In Shoshone, town proprietor and desert advocate Susan Sorrells is adding to the lodging opportunities available with a few stand alone properties. In addition to the Shoshone Inn, which offers 17 upscale rooms, guests can now book though Air B-and-B for a remodeled vintage trailer called Dutch’s Retreat, a historic cabin called Black Rock, or the Mojave Bunkhouse, designed for group stays. The Shoshone RV Park also offers tent camping and all guests in Shoshone have access to the town’s delightful warm springs swimming pool. Meals can be had all day and evening at the Crowbar Café and saloon, offering traditional diner and Tex-Mex fare.
Shoshone keeps a naturalist on staff to help visitors to this eco-village find their passion. Options include environmentally responsible off-road tours, wildlife viewing at the Pupfish Pond natural area, dark night skies, bird watching and plenty of hiking.
New in Shoshone this season is Karin Pine’s Transformational Bodywork Clinic. In her well established former practice, Tecopa Hot Springs Massage, Pine developed “a very effective and unique form of healing massage as part of the healing experience of visiting the desert.”

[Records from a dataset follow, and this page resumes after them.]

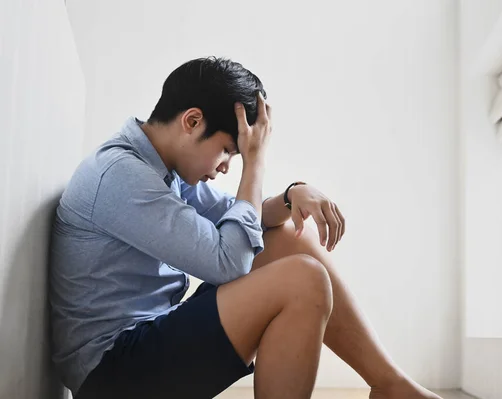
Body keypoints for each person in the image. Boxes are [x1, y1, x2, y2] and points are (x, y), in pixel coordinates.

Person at [49, 56, 442, 399]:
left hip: (146, 342)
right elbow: (229, 263)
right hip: (113, 375)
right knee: (303, 280)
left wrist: (292, 196)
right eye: (227, 151)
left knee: (289, 236)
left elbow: (240, 219)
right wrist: (256, 164)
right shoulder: (123, 176)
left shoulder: (161, 166)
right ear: (192, 121)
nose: (225, 167)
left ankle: (389, 383)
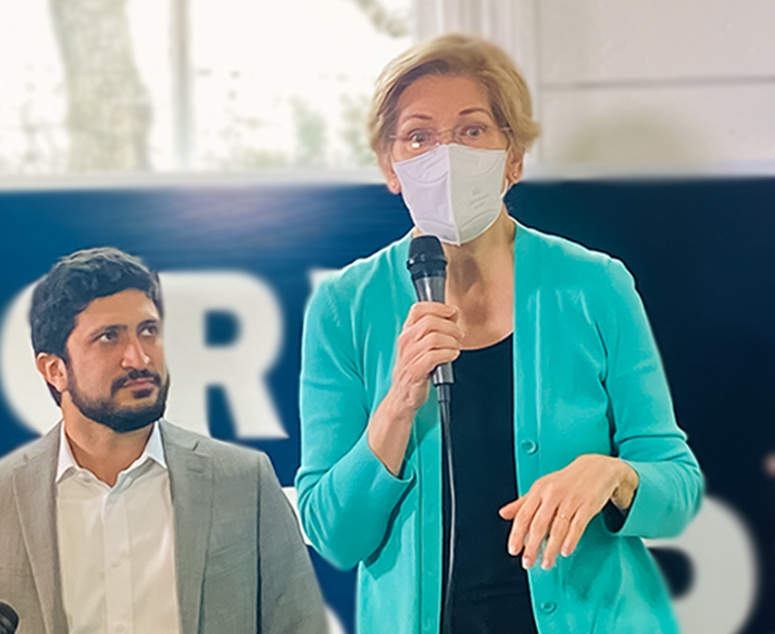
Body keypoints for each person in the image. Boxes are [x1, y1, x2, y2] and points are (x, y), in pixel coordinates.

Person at [295, 33, 703, 634]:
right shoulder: (343, 306)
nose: (446, 154)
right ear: (391, 167)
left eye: (472, 130)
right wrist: (398, 403)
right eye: (419, 136)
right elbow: (333, 535)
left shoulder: (594, 285)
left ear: (512, 158)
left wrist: (615, 475)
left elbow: (678, 485)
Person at [0, 247, 327, 634]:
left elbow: (299, 625)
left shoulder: (243, 482)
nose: (139, 358)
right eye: (108, 337)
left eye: (148, 331)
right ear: (54, 370)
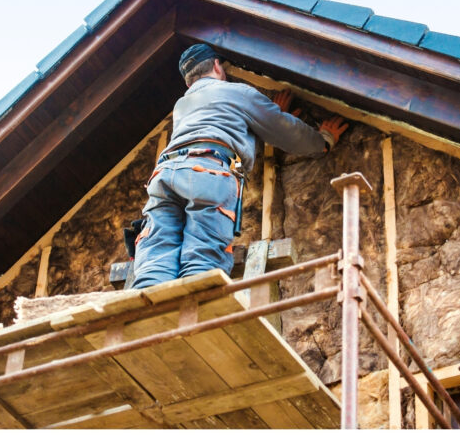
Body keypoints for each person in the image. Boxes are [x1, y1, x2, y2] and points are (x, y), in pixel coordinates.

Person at [131, 43, 349, 288]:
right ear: (216, 65)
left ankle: (146, 313)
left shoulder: (182, 105)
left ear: (188, 82)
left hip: (164, 175)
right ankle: (196, 317)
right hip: (208, 172)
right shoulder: (238, 92)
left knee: (157, 253)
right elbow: (282, 129)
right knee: (202, 256)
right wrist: (323, 141)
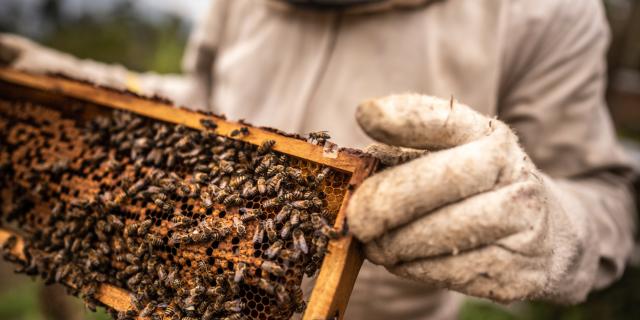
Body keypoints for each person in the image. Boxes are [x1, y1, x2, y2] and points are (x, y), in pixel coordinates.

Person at [0, 0, 637, 319]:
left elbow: (607, 195)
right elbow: (204, 112)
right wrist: (75, 83)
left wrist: (554, 230)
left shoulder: (547, 12)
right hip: (196, 297)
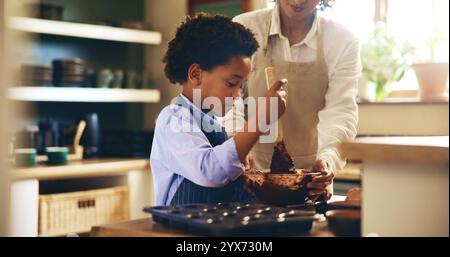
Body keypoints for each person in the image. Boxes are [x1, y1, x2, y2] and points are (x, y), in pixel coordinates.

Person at [222, 0, 361, 200]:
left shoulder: (342, 41)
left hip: (310, 184)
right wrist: (237, 146)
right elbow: (230, 100)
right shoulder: (245, 27)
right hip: (248, 176)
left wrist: (328, 159)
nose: (298, 1)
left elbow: (340, 111)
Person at [150, 14, 288, 206]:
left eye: (241, 85)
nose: (238, 94)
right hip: (179, 231)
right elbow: (210, 171)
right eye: (232, 83)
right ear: (196, 74)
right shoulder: (173, 119)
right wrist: (261, 119)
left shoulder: (215, 126)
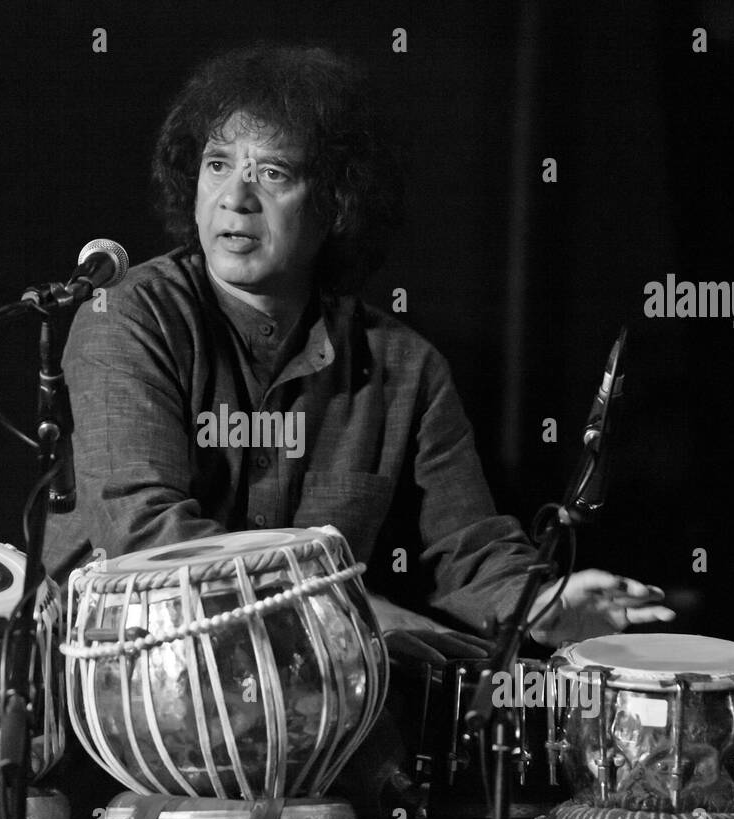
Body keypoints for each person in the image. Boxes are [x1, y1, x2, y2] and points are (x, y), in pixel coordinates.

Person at [44, 42, 674, 650]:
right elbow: (146, 534)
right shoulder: (128, 314)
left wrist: (536, 603)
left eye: (271, 172)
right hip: (123, 695)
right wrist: (343, 608)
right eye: (218, 164)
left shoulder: (405, 369)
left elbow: (471, 549)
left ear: (334, 204)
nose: (235, 197)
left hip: (306, 706)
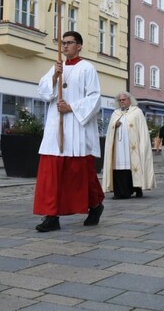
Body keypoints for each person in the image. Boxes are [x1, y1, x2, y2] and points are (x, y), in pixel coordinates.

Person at [33, 31, 105, 232]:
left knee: (79, 175)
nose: (64, 46)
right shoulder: (57, 67)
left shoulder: (87, 68)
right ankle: (51, 217)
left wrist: (71, 107)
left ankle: (96, 206)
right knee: (51, 175)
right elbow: (44, 93)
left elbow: (95, 98)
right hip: (55, 128)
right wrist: (55, 77)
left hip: (76, 129)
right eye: (62, 43)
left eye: (69, 43)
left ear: (79, 46)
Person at [102, 92, 155, 199]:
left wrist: (142, 145)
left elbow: (142, 130)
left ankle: (137, 189)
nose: (122, 102)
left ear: (129, 100)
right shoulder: (115, 113)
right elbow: (110, 129)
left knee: (134, 166)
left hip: (132, 147)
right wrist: (114, 125)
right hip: (119, 147)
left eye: (124, 99)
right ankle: (120, 192)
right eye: (120, 100)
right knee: (119, 168)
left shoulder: (137, 112)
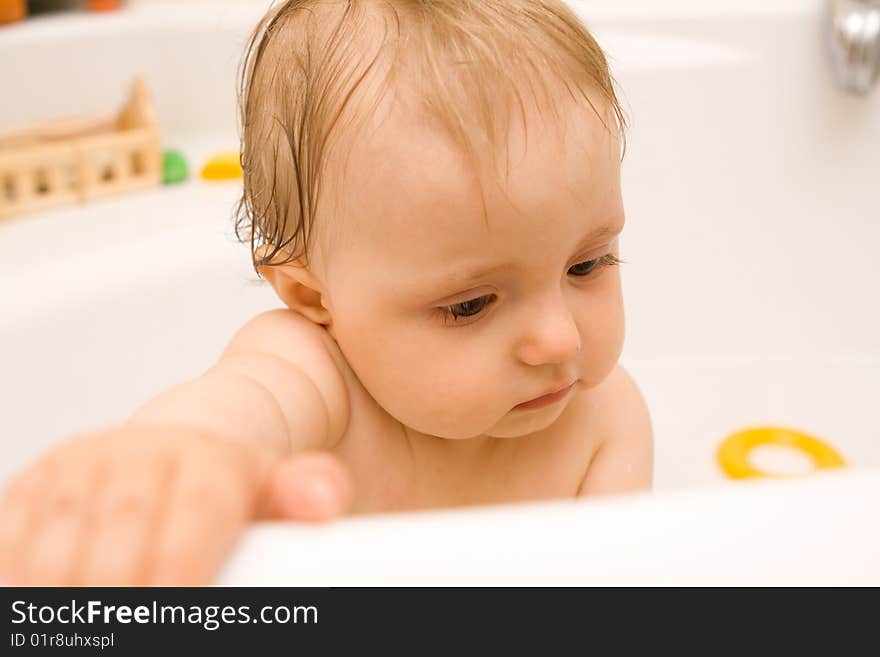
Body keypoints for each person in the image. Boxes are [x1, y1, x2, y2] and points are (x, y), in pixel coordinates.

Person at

Out in Death Valley Junction the Amargosa Hotel is continually upgrading in small ways. The nonprofit Amargosa Opera House foundation that runs the facility is careful not to disturb the historic character of the hotel while working to make its 16 rooms as comfortable as possible for modern day visitors. Guests experience the real history of the place, says manager Bobbi Fabian, enhanced by understated details, such as new beds, fluffy pillows, fresh paint and friendly service. To encourage immersion in the desert silence and enjoyment of the truly dark night skies, there are no TVs in the rooms. An on-site restaurant serves California cuisine style breakfast and lunch in a historic setting with windows onto the desert.
Marta Becket’s Amargosa Opera House lost its famed founder in 2017 but continues to offer a wide variety or quirky, clever, and unusual entertainment to its fans and visitors. From original interactive murder mystery plays to unusual opera, ragtime and the Nutcracker ballet at Christmas, the venue seeks to honor Becket’s legacy of promoting the arts.
Nearby Tecopa is also rich in hiking opportunities, most notably the Grimshaw Lake Natural Area and watchable wildlife site, and the Amargosa Canyon. Accessing the extraordinary desert vistas of the Amargosa Canyon is easy now that an official trail head, with picnic ramadas and a pit toilet, exists at the edge of the parking lot of the China Ranch Date Farm. Stop here to see a working farm in a desert oasis, stock up on local dates and a trail guide at the gift shop.